Мупим и Хупим! В литавры! За дело!
Миллай и Гиллай! В свирель задувай!
Скрипка, бойчей, чтоб струна ослабела!
Слышите, черт побери? Не плошай!

Ни мяса, ни рыбы, ни булки, ни хлеба…
Но что нам за дело? Мы пляшем сегодня.
Есть Бог всемогущий, и синее небо —
Сильней топочите во имя Господне!
Весь гнев свой, сердец негасимое пламя,
В неистовой пляске излейте, страдая,
И пляска взовьется, взрокочет громами,
Грозя всей земле, небеса раздражая.

Мупим и Хупим! В литавры! За дело!
Миллай и Гиллай! В свирель задувай!
Скрипка, бойчей, чтоб струна ослабела!
Слышите, черт побери? Не плошай!

И нет молока, и вина нет, и меда…
Но есть еще яд в упоительной чаше.
Рука да не дрогнет! В кругу хоровода
Кричите: «За ваше здоровье и наше!»
И пляска резвей закипит, замелькает, —
Лицом же и голосом смейтесь задорно,
И враг да не знает, и друг да не знает
Про то, что в душе вы таите упорно.

Мупим и Хупим! В литавры! За дело!
Миллай и Гиллай! В свирель задувай!
Скрипка, бойчей, чтоб струна ослабела!
Слышите, черт побери? Не плошай!

Ни брюк, ни сапог, ни рубашки — но смейтесь!
Ведь лишняя тяжесть от лишнего платья!
Нагие, босые — орлами вы взвейтесь,
Все выше, все выше, все выше, о братья!
Промчимся грозой, пролетим ураганом
Над морем печалей, над жизнью постылой.
В туфлях иль без туфель — всем участь одна нам:
Всем песням и пляскам конец — за могилой!
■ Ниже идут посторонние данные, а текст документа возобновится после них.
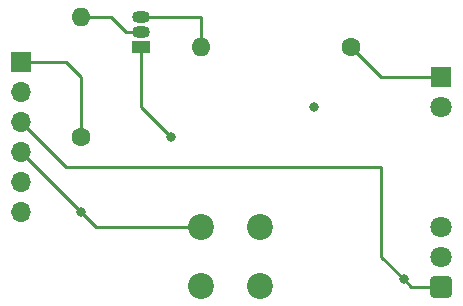
<source format=gtl>
G04 #@! TF.GenerationSoftware,KiCad,Pcbnew,(6.0.1)*
G04 #@! TF.CreationDate,2022-03-21T22:02:58-04:00*
G04 #@! TF.ProjectId,irled,69726c65-642e-46b6-9963-61645f706362,rev?*
G04 #@! TF.SameCoordinates,Original*
G04 #@! TF.FileFunction,Copper,L1,Top*
G04 #@! TF.FilePolarity,Positive*
%FSLAX46Y46*%
G04 Gerber Fmt 4.6, Leading zero omitted, Abs format (unit mm)*
G04 Created by KiCad (PCBNEW (6.0.1)) date 2022-03-21 22:02:58*
%MOMM*%
%LPD*%
G01*
G04 APERTURE LIST*
G04 Aperture macros list*
%AMRoundRect*
0 Rectangle with rounded corners*
0 $1 Rounding radius*
0 $2 $3 $4 $5 $6 $7 $8 $9 X,Y pos of 4 corners*
0 Add a 4 corners polygon primitive as box body*
4,1,4,$2,$3,$4,$5,$6,$7,$8,$9,$2,$3,0*
0 Add four circle primitives for the rounded corners*
1,1,$1+$1,$2,$3*
1,1,$1+$1,$4,$5*
1,1,$1+$1,$6,$7*
1,1,$1+$1,$8,$9*
0 Add four rect primitives between the rounded corners*
20,1,$1+$1,$2,$3,$4,$5,0*
20,1,$1+$1,$4,$5,$6,$7,0*
20,1,$1+$1,$6,$7,$8,$9,0*
20,1,$1+$1,$8,$9,$2,$3,0*%
G04 Aperture macros list end*
G04 #@! TA.AperFunction,ComponentPad*
%ADD10C,2.200000*%
G04 #@! TD*
G04 #@! TA.AperFunction,ComponentPad*
%ADD11RoundRect,0.250200X0.649800X-0.649800X0.649800X0.649800X-0.649800X0.649800X-0.649800X-0.649800X0*%
G04 #@! TD*
G04 #@! TA.AperFunction,ComponentPad*
%ADD12C,1.800000*%
G04 #@! TD*
G04 #@! TA.AperFunction,ComponentPad*
%ADD13C,1.600000*%
G04 #@! TD*
G04 #@! TA.AperFunction,ComponentPad*
%ADD14O,1.600000X1.600000*%
G04 #@! TD*
G04 #@! TA.AperFunction,ComponentPad*
%ADD15R,1.500000X1.050000*%
G04 #@! TD*
G04 #@! TA.AperFunction,ComponentPad*
%ADD16O,1.500000X1.050000*%
G04 #@! TD*
G04 #@! TA.AperFunction,ComponentPad*
%ADD17R,1.700000X1.700000*%
G04 #@! TD*
G04 #@! TA.AperFunction,ComponentPad*
%ADD18O,1.700000X1.700000*%
G04 #@! TD*
G04 #@! TA.AperFunction,ComponentPad*
%ADD19R,1.800000X1.800000*%
G04 #@! TD*
G04 #@! TA.AperFunction,ViaPad*
%ADD20C,0.800000*%
G04 #@! TD*
G04 #@! TA.AperFunction,Conductor*
%ADD21C,0.250000*%
G04 #@! TD*
G04 APERTURE END LIST*
D10*
X152400000Y-96520000D03*
X157400000Y-96520000D03*
X152400000Y-101520000D03*
X157400000Y-101520000D03*
D11*
X172720000Y-101600000D03*
D12*
X172720000Y-99060000D03*
X172720000Y-96520000D03*
D13*
X165100000Y-81280000D03*
D14*
X152400000Y-81280000D03*
D13*
X142240000Y-88900000D03*
D14*
X142240000Y-78740000D03*
D15*
X147320000Y-81280000D03*
D16*
X147320000Y-80010000D03*
X147320000Y-78740000D03*
D17*
X137160000Y-82550000D03*
D18*
X137160000Y-85090000D03*
X137160000Y-87630000D03*
X137160000Y-90170000D03*
X137160000Y-92710000D03*
X137160000Y-95250000D03*
D19*
X172720000Y-83820000D03*
D12*
X172720000Y-86360000D03*
D20*
X161925000Y-86360000D03*
X169545000Y-100965000D03*
X142240000Y-95250000D03*
X149860000Y-88900000D03*
X149860000Y-88900000D03*
D21*
X169545000Y-100965000D02*
X167640000Y-99060000D01*
X142240000Y-95250000D02*
X137160000Y-90170000D01*
X147320000Y-86360000D02*
X147320000Y-81280000D01*
X149860000Y-88900000D02*
X147320000Y-86360000D01*
X143510000Y-96520000D02*
X142240000Y-95250000D01*
X152400000Y-96520000D02*
X143510000Y-96520000D01*
X167640000Y-91440000D02*
X140970000Y-91440000D01*
X140970000Y-91440000D02*
X137160000Y-87630000D01*
X170180000Y-101600000D02*
X169545000Y-100965000D01*
X167640000Y-99060000D02*
X167640000Y-91440000D01*
X172720000Y-101600000D02*
X170180000Y-101600000D01*
X167640000Y-83820000D02*
X165100000Y-81280000D01*
X172720000Y-83820000D02*
X167640000Y-83820000D01*
X146050000Y-80010000D02*
X147320000Y-80010000D01*
X144780000Y-78740000D02*
X146050000Y-80010000D01*
X142240000Y-78740000D02*
X144780000Y-78740000D01*
X152400000Y-78740000D02*
X147320000Y-78740000D01*
X152400000Y-81280000D02*
X152400000Y-78740000D01*
X142240000Y-83820000D02*
X140970000Y-82550000D01*
X142240000Y-88900000D02*
X142240000Y-83820000D01*
X140970000Y-82550000D02*
X137160000Y-82550000D01*
M02*

</source>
Мупим и Хупим! В литавры! За дело!
Миллай и Гиллай! В свирель задувай!
Скрипка, бойчей, чтоб струна ослабела!
Слышите, черт побери? Не плошай!

Ни близких, ни друга, ни брата, ни сына…
На чье ж ты плечо обопрешься, слабея?
Одни мы… Сольемся же все воедино,
Теснее, теснее, теснее, теснее!
Тесней — чтоб за ногу нога задевала!
Старик в сединах — с чернокудрою девой…
Кружись, хоровод, без конца, без начала,
Налево, направо, — направо, налево.

Мупим и Хупим! В литавры! За дело!
Миллай и Гиллай! В свирель задувай!
Скрипка, бойчей, чтоб струна ослабела!
Слышите, черт побери? Не плошай!

Ни пяди земли, нет и крова над нами…
Да много ли толку-то в плаче нестройном?
Чай, свет-то широк с четырьмя сторонами!
О, слава Тебе, даровавший покой нам!
О, слава Тебе, даровавший нам кровлю
Из синего неба — и солнце свечою
Повесивший там… Я Тебя славословлю!
Хвалите же Бога проворной ногою!

Мупим и Хупим! В литавры! За дело!
Миллай и Гиллай! В свирель задувай!
Скрипка, бойчей, чтоб струна ослабела!
Слышите, черт побери? Не плошай!

Ни судий, ни правды, ни права, ни чести.
Зачем же молчать? Пусть пророчат немые!
Пусть ноги кричат, чтоб о гневе и мести
Узнали под вашей стопой мостовые!
Пусть пляска безумья и мощи в кровавый
Костер разгорится — до искристой пены!
И в бешенстве плясок, и с воплями славы
Разбейте же головы ваши о стены!

Мупим и Хупим! В литавры! За дело!
Миллай и Гиллай! В свирель, чтоб оглохнуть!
Скрипка, бойчей, чтоб струна ослабела!
Слышите? Жарьте же так, чтоб издохнуть!